マスターノードと計算ノードは互いの通信のため固定IPアドレスを持っている必要があります。 対象コンピューターのIPアドレスはマスター上でnodelist.txtファイル内で指定します。コンピューターとIPアドレスの紐づけがしっかりされているので、セキュリティ的にはIPアドレス情報を使ってSSHアクセスを制限するのが良いといえるでしょう。例えば計算ノードのauthorized_keys に「from」オプションを追加します。ソースIPまたはホスト名がマスターノードの場合にのみ、パスワードなしでのログインを許可します。詳細については、sshd(8)マニュアルを参照してください。

ポート5001の確保

MASCOTクラスターの各コンピューターをすべてインターネット上に設置してクラスターシステムを組むのはお勧めできません。SSH はそれなりに安全ですが、mascotクラスターではカスタムの TCP プロトコルをポート5001で使用していてデータは暗号化されていません。故意あるいは偶然に、計算ノード上のms-mascotnode.exe をクラッシュさせたり、特権の昇格をさせてしまうような攻撃をされてしまう可能性があります。

Mascot クラスターをパブリック クラウドなどの公共ネットワークに設置しなければならない場合は、これまで述べてきたように、非特権ユーザーとしてプログラムを実行し、ルートアクセスを無効にしてIPアドレスによるログインを制限することが不可欠です。しかしそれでもポート5001を介したトラフィックを保護しきれません。

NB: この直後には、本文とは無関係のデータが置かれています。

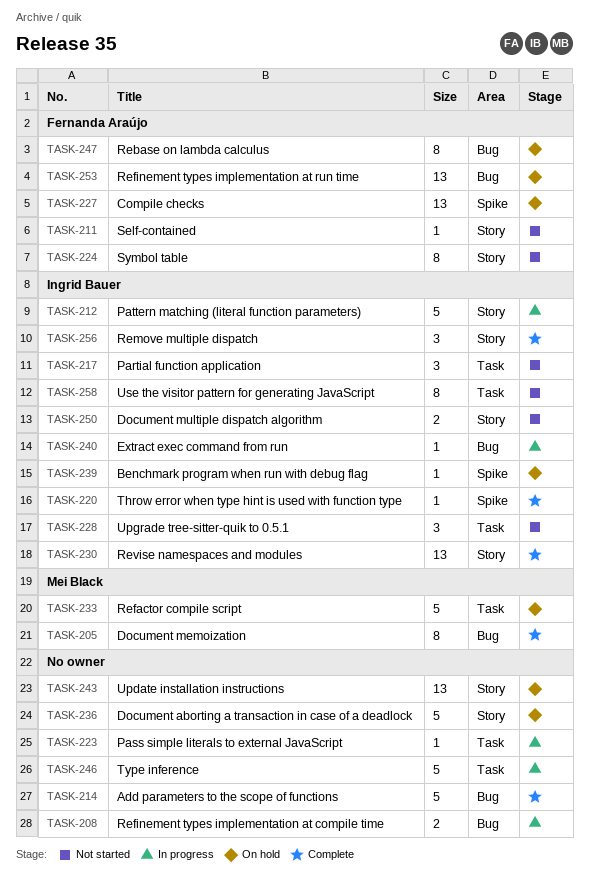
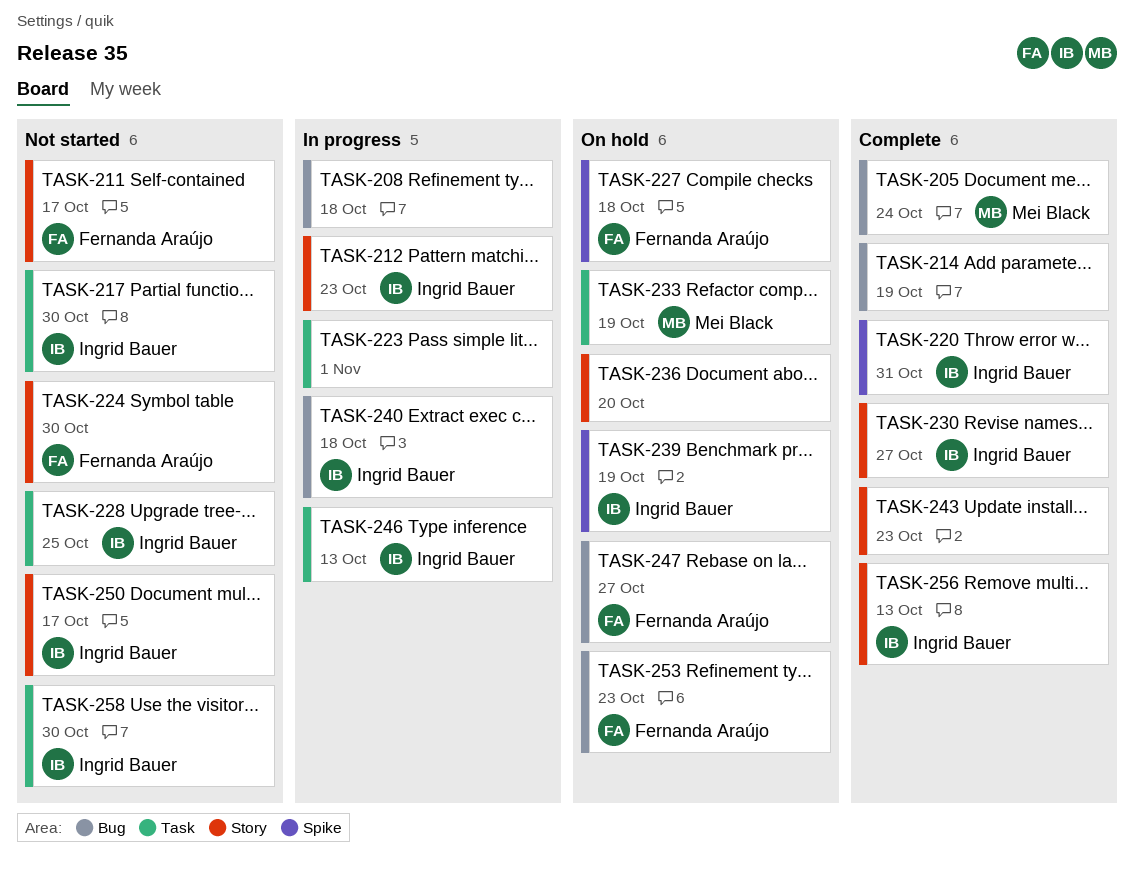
TASK-243, status: On hold -> Complete
TASK-246, owner: none -> Ingrid Bauer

ポート5001の対処法となる候補の一つとして、マスターノードと計算ノードの間に仮想プライベートネットワーク(VPN)を設定する方法が挙げられます。ほとんどのクラウドプロバイダーでプライベートネットワークを提供していて、仮想プライベートクラウド(VPC)と呼ばれることもあります。あるいは、IPsecやOpenVPNを使ってOSレベルで設定することもできます。そしてマスターと計算ノードの通信は、VPNアダプタのIPアドレスを使用するようnodelist.txtを設定してください。更に計算ノード側でOSのファイアウォール機能を使用して、VPNアダプタを経由しない限りポート5001で通信できないように設定すると良いでしょう。

Mascot SecurityとWebサーバセキュリティの比較

上記のヒントは低階層のシェルアクセスに関するものです。これとは別にWebセキュリティについても考慮する必要があります。MASCOTに同梱されているApacheの設定例は暗号化されていない HTTP (ポート 80) の使用を想定しています。Apache ドキュメントを参照してHTTPS を有効にし、クライアント 認証を設定してご利用頂く事もできます。HTTPに関する設定方法についてはApache のドキュメントを参照してください。

さらにMascot にはMascot セキュリティと呼ばれるロールベースのアクセス制御機構も備えています。これ自体は強力な認証システムではありませんが、その詳細については、過去のブログ記事「シングルサインオン(SSO)とMascot」(英語版日本語版)を参照してください。